[Data excerpts]
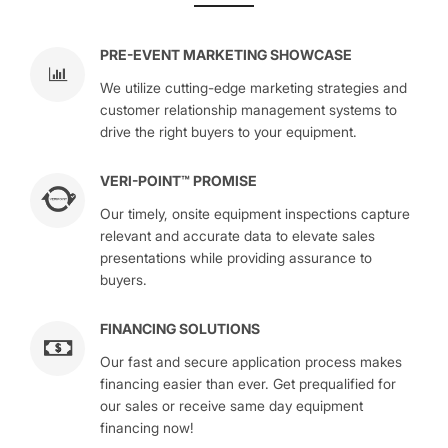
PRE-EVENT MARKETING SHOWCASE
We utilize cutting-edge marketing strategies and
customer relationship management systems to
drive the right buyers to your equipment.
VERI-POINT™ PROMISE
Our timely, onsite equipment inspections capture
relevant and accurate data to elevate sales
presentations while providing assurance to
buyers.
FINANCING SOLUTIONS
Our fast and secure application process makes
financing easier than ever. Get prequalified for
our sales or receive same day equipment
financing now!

--

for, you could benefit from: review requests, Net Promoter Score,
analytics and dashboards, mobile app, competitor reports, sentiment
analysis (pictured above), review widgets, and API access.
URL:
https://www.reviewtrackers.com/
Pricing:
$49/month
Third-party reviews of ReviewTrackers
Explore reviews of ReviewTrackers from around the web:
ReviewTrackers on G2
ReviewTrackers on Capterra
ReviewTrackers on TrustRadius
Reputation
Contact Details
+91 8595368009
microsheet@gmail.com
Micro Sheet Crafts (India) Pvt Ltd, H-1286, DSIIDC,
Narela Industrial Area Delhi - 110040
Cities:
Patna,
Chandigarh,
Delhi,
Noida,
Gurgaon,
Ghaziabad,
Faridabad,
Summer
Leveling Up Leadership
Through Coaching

» **Work request**
Please transcribe exactly the lines above from the line that has "ReviewTrackers on TrustRadius" up to and including the line that has "Through Coaching"; no other line belongs in the answer.

» **Written answer**
ReviewTrackers on TrustRadius
Reputation
Contact Details
+91 8595368009
microsheet@gmail.com
Micro Sheet Crafts (India) Pvt Ltd, H-1286, DSIIDC,
Narela Industrial Area Delhi - 110040
Cities:
Patna,
Chandigarh,
Delhi,
Noida,
Gurgaon,
Ghaziabad,
Faridabad,
Summer
Leveling Up Leadership
Through Coaching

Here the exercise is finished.